Both ciphers have distinct resource management systems, with the stream cipher winning the efficiency race. Stream ciphers typically have lower memory requirements because they process data bit by bit. Meanwhile, block ciphers process data in fixed-size blocks, which consume much more memory.
Block ciphers require more processing power because their code is larger than stream ciphers’, while the latter needs way less power to process data in its sequential manner. Block ciphers use longer keys to grant a high level of security, but it also increases the computational load during key setup. It’s a whole different story with stream ciphers, which use shorter keys that reduce the computational effort.
While there are only two types of stream ciphers, block ciphers have multiple operation modes and can even take the form of a stream cipher.
Let’s look at the most prevalent block cipher modes:
- Electronic codebook (ECB). It’s one of the weakest operation modes because it encrypts and decrypts data blocks independently in the same exact way, making it easy for hackers to detect patterns.

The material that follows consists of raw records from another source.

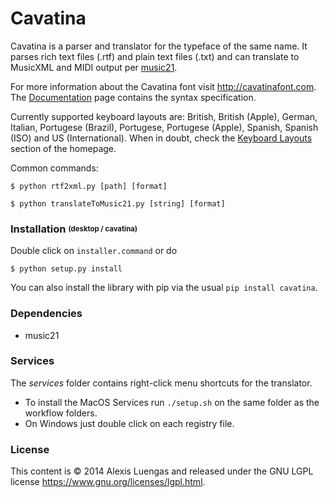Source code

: Cavatina
========

Cavatina is a parser and translator for the typeface of the same name. It parses rich text files (.rtf) and plain text files (.txt) and can translate to MusicXML and MIDI output per [music21](https://github.com/cuthbertLab/music21).

For more information about the Cavatina font visit <http://cavatinafont.com>. The [Documentation](http://cavatinafont.com/docs) page contains the syntax specification.

Currently supported keyboard layouts are: British, British (Apple), German, Italian, Portugese (Brazil), Portugese, Portugese (Apple), Spanish, Spanish (ISO) and US (International). When in doubt, check the [Keyboard Layouts](http://cavatinafont.com/keyboard) section of the homepage.

Common commands:

    $ python rtf2xml.py [path] [format]

    $ python translateToMusic21.py [string] [format]

### Installation <sub><sup>(desktop / cavatina)</sup><sub>

Double click on ``installer.command`` or do

    $ python setup.py install

You can also install the library with pip via the usual ``pip install cavatina``.

### Dependencies

*  music21

### Services

The *services* folder contains right-click menu shortcuts for the translator.

* To install the MacOS Services run ``./setup.sh`` on the same folder as the workflow folders.
* On Windows just double click on each registry file.

### License

This content is &copy; 2014 Alexis Luengas and released under the GNU LGPL license <https://www.gnu.org/licenses/lgpl.html>.
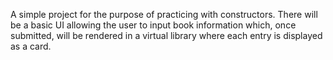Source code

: A simple project for the purpose of practicing with constructors. There will be a basic UI allowing the user to input book information which, once submitted, will be rendered in a virtual library where each entry is displayed as a card.
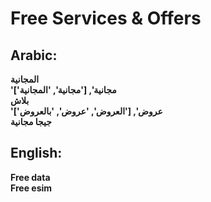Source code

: # **Free Services & Offers**

## **Arabic**:
**المجانية**  
**'مجانية', ['مجانية', 'المجانية']**  
**بلاش**  
**'عروض', ['العروض', 'عروض', 'بالعروض']**  
**جيجا مجانية**  


## **English**:

**Free data**  
**Free esim**  
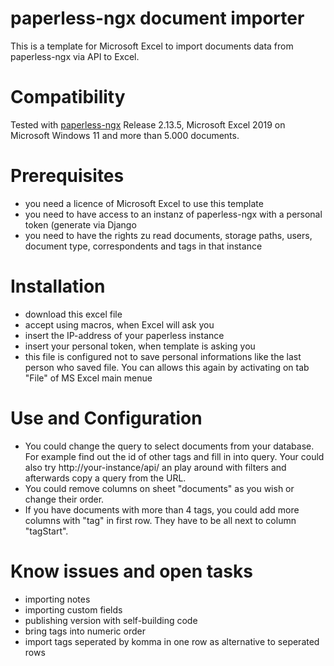 # paperless-ngx document importer
This is a template for Microsoft Excel to import documents data from paperless-ngx via API to Excel.
# Compatibility
Tested with [paperless-ngx](https://github.com/paperless-ngx/paperless-ngx) Release 2.13.5, Microsoft Excel 2019 on Microsoft Windows 11 and more than 5.000 documents.
# Prerequisites
- you need a licence of Microsoft Excel to use this template
- you need to have access to an instanz of paperless-ngx with a personal token (generate via Django 
- you need to have the rights zu read documents, storage paths, users, document type, correspondents and tags in that instance
# Installation
- download this excel file
- accept using macros, when Excel will ask you
- insert the IP-address of your paperless instance
- insert your personal token, when template is asking you
- this file is configured not to save personal informations like the last person who saved file. You can allows this again by activating on tab "File" of MS Excel main menue
# Use and Configuration
- You could change the query to select documents from your database. For example find out the id of other tags and fill in into query. Your could also try http://your-instance/api/ an play around with filters and afterwards copy a query from the URL.
- You could remove columns on sheet "documents" as you wish or change their order.
- If you have documents with more than 4 tags, you could add more columns with "tag" in first row. They have to be all next to column "tagStart".
# Know issues and open tasks
- importing notes
- importing custom fields
- publishing version with self-building code
- bring tags into numeric order
- import tags seperated by komma in one row as alternative to seperated rows
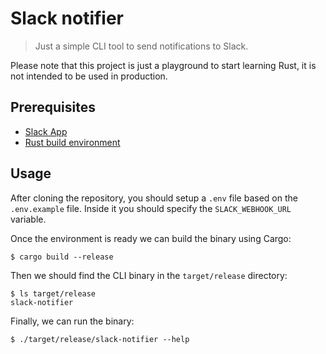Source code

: # Slack notifier

> Just a simple CLI tool to send notifications to Slack.

Please note that this project is just a playground to start learning Rust, it is not intended to be used in production.

## Prerequisites

* [Slack App](https://api.slack.com/messaging/webhooks)
* [Rust build environment](https://www.rust-lang.org/tools/install)

## Usage

After cloning the repository, you should setup a `.env` file based on the `.env.example` file. Inside it you should specify the `SLACK_WEBHOOK_URL` variable.

Once the environment is ready we can build the binary using Cargo:

    $ cargo build --release

Then we should find the CLI binary in the `target/release` directory:

    $ ls target/release
    slack-notifier

Finally, we can run the binary:

    $ ./target/release/slack-notifier --help
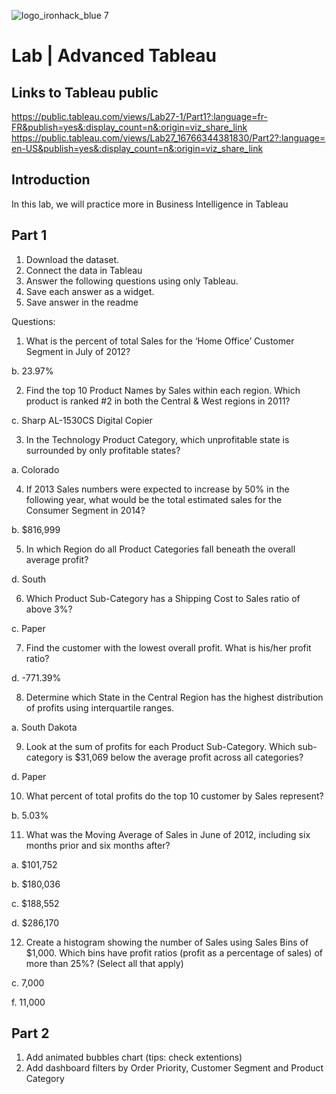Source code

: ![logo_ironhack_blue 7](https://user-images.githubusercontent.com/23629340/40541063-a07a0a8a-601a-11e8-91b5-2f13e4e6b441.png)

# Lab | Advanced Tableau

## Links to Tableau public

https://public.tableau.com/views/Lab27-1/Part1?:language=fr-FR&publish=yes&:display_count=n&:origin=viz_share_link
https://public.tableau.com/views/Lab27_16766344381830/Part2?:language=en-US&publish=yes&:display_count=n&:origin=viz_share_link

## Introduction

In this lab, we will practice more in Business Intelligence in Tableau



## Part 1

1. Download the dataset.
2. Connect the data in Tableau
3. Answer the following questions using only Tableau. 
4. Save each answer as a widget. 
5. Save answer in the readme

Questions:
1. What is the percent of total Sales for the ‘Home Office’ Customer Segment in July of 2012?

b. 23.97%

2. Find the top 10 Product Names by Sales within each region. Which product is ranked #2 in both the Central
& West regions in 2011?

c. Sharp AL-1530CS Digital Copier

3. In the Technology Product Category, which unprofitable state is surrounded by only profitable states?

a. Colorado

4. If 2013 Sales numbers were expected to increase by 50% in the following year, what would be the total
estimated sales for the Consumer Segment in 2014?

b. $816,999

5. In which Region do all Product Categories fall beneath the overall average profit?

d. South

6. Which Product Sub-Category has a Shipping Cost to Sales ratio of above 3%?

c. Paper

7. Find the customer with the lowest overall profit. What is his/her profit ratio?

d. -771.39%

8. Determine which State in the Central Region has the highest distribution of profits using interquartile
ranges.

a. South Dakota

9. Look at the sum of profits for each Product Sub-Category. Which sub-category is $31,069 below the
average profit across all categories?

d. Paper

10. What percent of total profits do the top 10 customer by Sales represent?

b. 5.03%

11. What was the Moving Average of Sales in June of 2012, including six months prior and six months after?

a. $101,752

b. $180,036

c. $188,552

d. $286,170

12. Create a histogram showing the number of Sales using Sales Bins of $1,000. Which bins have profit ratios
(profit as a percentage of sales) of more than 25%? (Select all that apply)

c. 7,000

f. 11,000

## Part 2
1. Add animated bubbles chart (tips: check extentions)
2. Add dashboard filters by Order Priority, Customer Segment and Product Category
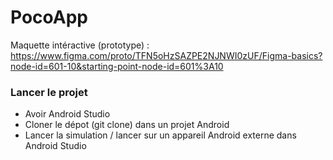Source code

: # PocoApp

Maquette intéractive (prototype) : https://www.figma.com/proto/TFN5oHzSAZPE2NJNWI0zUF/Figma-basics?node-id=601-10&starting-point-node-id=601%3A10

### Lancer le projet

- Avoir Android Studio
- Cloner le dépot (git clone) dans un projet Android
- Lancer la simulation / lancer sur un appareil Android externe dans Android Studio
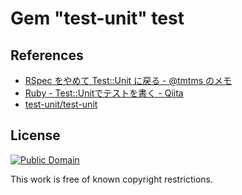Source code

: # Gem "test-unit" test

## References

* [RSpec をやめて Test::Unit に戻る - @tmtms のメモ](http://tmtms.hatenablog.com/entry/2014/10/12/ruby-test-unit)
* [Ruby - Test::Unitでテストを書く - Qiita](http://qiita.com/repeatedly/items/727b08599d87af7fa671)
* [test-unit/test-unit](https://github.com/test-unit/test-unit)

## License

[![Public Domain](http://i.creativecommons.org/p/mark/1.0/88x31.png)](http://creativecommons.org/publicdomain/mark/1.0/ "license")

This work is free of known copyright restrictions.
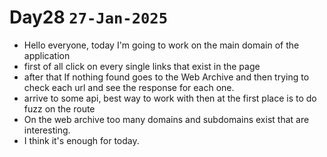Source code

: # Day28 `27-Jan-2025`
- Hello everyone, today I'm going to work on the main domain of the application
- first of all click on every single links that exist in the page
- after that If nothing found goes to the Web Archive and then trying to check each url and see the response for each one.
- arrive to some api, best way to work with then at the first place is to do fuzz on the route
- On the web archive too many domains and subdomains exist that are interesting.
- I think it's enough for today.
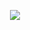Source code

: <p align="center">
    <img src="https://github-readme-stats-eight-theta.vercel.app/api/top-langs/?username=18845778092&layout=compact&langs_count=8&theme=algolia"/>
</p>

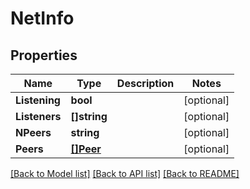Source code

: # NetInfo

## Properties

Name | Type | Description | Notes
------------ | ------------- | ------------- | -------------
**Listening** | **bool** |  | [optional] 
**Listeners** | **[]string** |  | [optional] 
**NPeers** | **string** |  | [optional] 
**Peers** | [**[]Peer**](Peer.md) |  | [optional] 

[[Back to Model list]](../README.md#documentation-for-models) [[Back to API list]](../README.md#documentation-for-api-endpoints) [[Back to README]](../README.md)



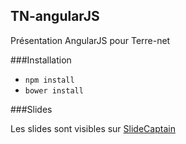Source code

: TN-angularJS
------------------

Présentation AngularJS pour Terre-net

###Installation

- `npm install`
- `bower install`

###Slides

Les slides sont visibles sur [SlideCaptain](https://www.slidecaptain.com/flows/52e6299fd5666908f400002a/presentation-angularjs/)


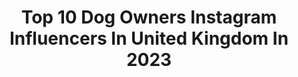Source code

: ---
title: Top 10 Dog Owners Instagram Influencers In United Kingdom In 2023
description: >-
  Find top dog owners Instagram influencers in United Kingdom in 2023. Most popular hashtags: #dogsofinstagram #dogsofinsta #puppylove #dogphotography.
platform: Instagram
hits: 11
text_top: Analyze the top-rated Instagram influencers on inBeat.
text_bottom: Our database aggregates 11 Instagram influencers like this in United Kingdom for you to collaborate.
profiles:
  - username: "nickyshomeedit"
    fullname: >-
      Nicky X
    bio: >-
      🏡Just sold our newbuild and embarking on a renovation project, come stay the journey 🐶Mad dog owner ☕️Coffee lover 💖Homewares addict 🇬🇧CHESHIRE
    location: "United Kingdom"
    followers: 18724
    engagement: 141
    commentsToLikes: 0.117722
    id: ckaoyo096ib860i7881bz2nt8
    verified: false
    hashtags: "#myhome2inspire, #pocketofmyhome, #showusyournewbuild, #newhome"
  - username: "allaboutlloyd_"
    fullname: >-
      Lloyd + Paz | Dog Lifestyle
    bio: >-
      The adventures of a dog and a human who love food, style, travel & the simple pleasures of everyday living. 📍London 📩 allaboutlloyd@MAIL.com
    location: "United Kingdom"
    followers: 24614
    engagement: 521
    commentsToLikes: 0.040144
    id: ck0tsqodz0bbu0i19e223t5fv
    verified: false
    hashtags: "#galgo, #levrier, #sighthound, #ilovemydog"
  - username: "spaniellife"
    fullname: >-
      Inactive ⚡️DON’T FOLLOW
    bio: >-
      New Account Name: @stephandthespaniels
    location: "United Kingdom"
    followers: 2
    engagement: 5080000
    commentsToLikes: 0.080457
    id: ck14kdogep0j30i19vm6uxge8
    verified: false
    hashtags: "#dogsincornwall, #stayhome, #bestwoof, #dogsonadventures"
  - username: "prowlwithpoppy"
    fullname: >-
      Poppy
    bio: >-
      ↟ || Independently Owner Trained Guide Dog / Autism Assistance Dog ↟ || Assistance dog advocate ↟ || Trick dog ▵ || Essex, UK
    location: "United Kingdom"
    followers: 7572
    engagement: 354
    commentsToLikes: 0.112695
    id: ckaoy2laifsmt0i78m1r4du4h
    verified: false
    hashtags: "#assistancedogintraining, #ownertrainedassistancedog, #assistancedogsuk, #dogsofinstagram"
  - username: "thewakefieldwhitehouse"
    fullname: >-
      The Wakefield whitehouse
    bio: >-
      30 something acting 18 Swears a lot Business owner @ashleighsocial @ashleighbranding Interior obsessed 🤩 Dog mum to a good dog and a bad dog 🐶
    location: "United Kingdom"
    followers: 13908
    engagement: 231
    commentsToLikes: 0.064643
    id: ck14hoghpbbud0i19ndwc8k5p
    verified: false
    hashtags: "#frenchcountrystyle, #ikeauk, #sofastyling, #bedroomideas"
  - username: "edenharvzofficial"
    fullname: >-
      𝐸𝒹𝑒𝓃 𝐻𝒶𝓇𝓋𝓏 | 24 🖤🤍
    bio: >-
      Lloyd. 💍 OWNER OF @edenharvzcosmetics ☁️ PR/ENQUIRIES : hello@edenharvey.com (temporary)
    location: "United Kingdom"
    followers: 287405
    engagement: 280
    commentsToLikes: 0.002386
    id: cl56a8v0p1ybi0i23uv1ew774
    verified: false
    hashtags: "#itvx, #ad, #tellmeeverything, #happy"
  - username: "fromfieldtohouse"
    fullname: >-
      Fromfieldtohouse
    bio: >-
      Dawn lambe Self build • interiors Fetured @selfbuildireland Mammy and wifey Coffee shop owner ☕️ @thelilyrosebuncrana
    location: "United Kingdom"
    followers: 19096
    engagement: 261
    commentsToLikes: 0.076170
    id: ck0w1hwrljfl10i19p9loxm5q
    verified: false
    hashtags: "#kitcheninspo, #home, #livingroomideas, #greyandwhitehome"
  - username: "leila_hackett"
    fullname: >-
      l e i l a
    bio: >-
      Owner👉🏻@cococuscino I waffle on about interiors, my brand, my dog, fitness, decent food & dresses Life’s what you make it. Be kind; give it your best🤩
    location: "United Kingdom"
    followers: 33438
    engagement: 112
    commentsToLikes: 0.131554
    id: ckap0j0reqi9h0i78owf77216
    verified: false
    hashtags: "#showcockerspaniel, #neutraldecor, #puppiesofinstagram, #luxury"
  - username: "twobergersinabun"
    fullname: >-
      Ivy & Otis 🐾🐾
    bio: >-
      2 Bergers 🍔🍔 - Ivy (12/07/15) & Otis (01/04/18) KC names: Jomiriclus Heart of Mine & Dock of the Bay. Owner/photographer/bun 📸:@themoonismaple
    location: "United Kingdom"
    followers: 6568
    engagement: 396
    commentsToLikes: 0.024327
    id: ck0tx2vtnhohw0i19mc2eit9b
    verified: false
    hashtags: "#happydogface, #christmasdog, #happydogs, #tinsel"
  - username: "buddy_the_lab_19"
    fullname: >-
      𝙱𝚄𝙳𝙳𝚈 ⋆ 𝟶𝟾.𝟶𝟼.𝟷𝟿
    bio: >-
      ⊱ 𝙇𝙞𝙛𝙚𝙨𝙩𝙮𝙡𝙚, 𝘼𝙙𝙫𝙚𝙣𝙩𝙪𝙧𝙚𝙨 & 𝙋𝙝𝙤𝙩𝙤𝙜𝙧𝙖𝙥𝙝𝙮 🌱 ⊱ 🇬🇧 Yorkshire ⊱ Raw fed by @paleoridge ⊱ DM to collaborate ⇽
    location: "United Kingdom"
    followers: 13672
    engagement: 528
    commentsToLikes: 0.117278
    id: ckap4dxri6xfe0i78ru5jr1jh
    verified: false
    hashtags: "#woof, #labradoroftheday, #retrieversofinstagram, #labradors"
---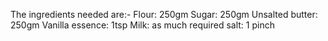 The ingredients needed are:-
Flour: 250gm
Sugar: 250gm
Unsalted butter: 250gm
Vanilla essence: 1tsp
Milk: as much required
salt: 1 pinch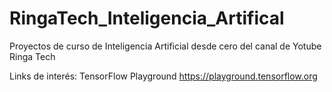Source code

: # RingaTech_Inteligencia_Artifical
Proyectos de curso de Inteligencia Artificial desde cero del canal de Yotube Ringa Tech

Links de interés:
    TensorFlow Playground  https://playground.tensorflow.org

- Cipher block chaining (CBC). This operation mode works by connecting plaintext blocks with previously encrypted plaintext blocks. However, this mode is slow and susceptible to manipulation.
- Cipher feedback (CFB). The CFB operates similarly to a stream cipher: It generates a keystream to encrypt the plaintext block using XOR. CFB’s main drawback is that an error in one blockchain can be carried into the next one.
- Output feedback (OFB). This mode works similarly to CFB by transforming a block cipher into a stream cipher. However, it does that without processing the plaintext in fixed-size blocks before encrypting it.
- Counter (CTR). The CTR mode transforms a block cipher into a synchronous stream cipher. It was designed to encrypt plaintext data of various lengths in situations when the streamed data is of variable length, for instance, in disk and network encryption.
To compare, stream ciphers are usually classified into two types:
- Synchronous. As the name implies, synchronous stream ciphers require that both the sender and the receiver of the encrypted data would be in sync. These ciphers operate with the keystreams that don’t rely on the previous plaintext or ciphertext.
- Asynchronous. This stream cipher doesn’t rely on synchronization and is a good solution for mobile networks or variable-speed data transmission. Asynchronous stream ciphers usually generate their keystream based on the plaintext and previous ciphertext bits.
The usage of the two ciphers corresponds directly to their inherent qualities. Block ciphers are typically used to encrypt passwords, files, databases, disks, and other fixed-size data structures. It’s also a preferred encryption method to implement in communication protocols. Meanwhile, stream ciphers are a go-to solution to encrypt internet connection, real-time and wireless communication, and data streaming.
There are also instances when the two ciphers can be used in tandem to address various encryption needs within the same system.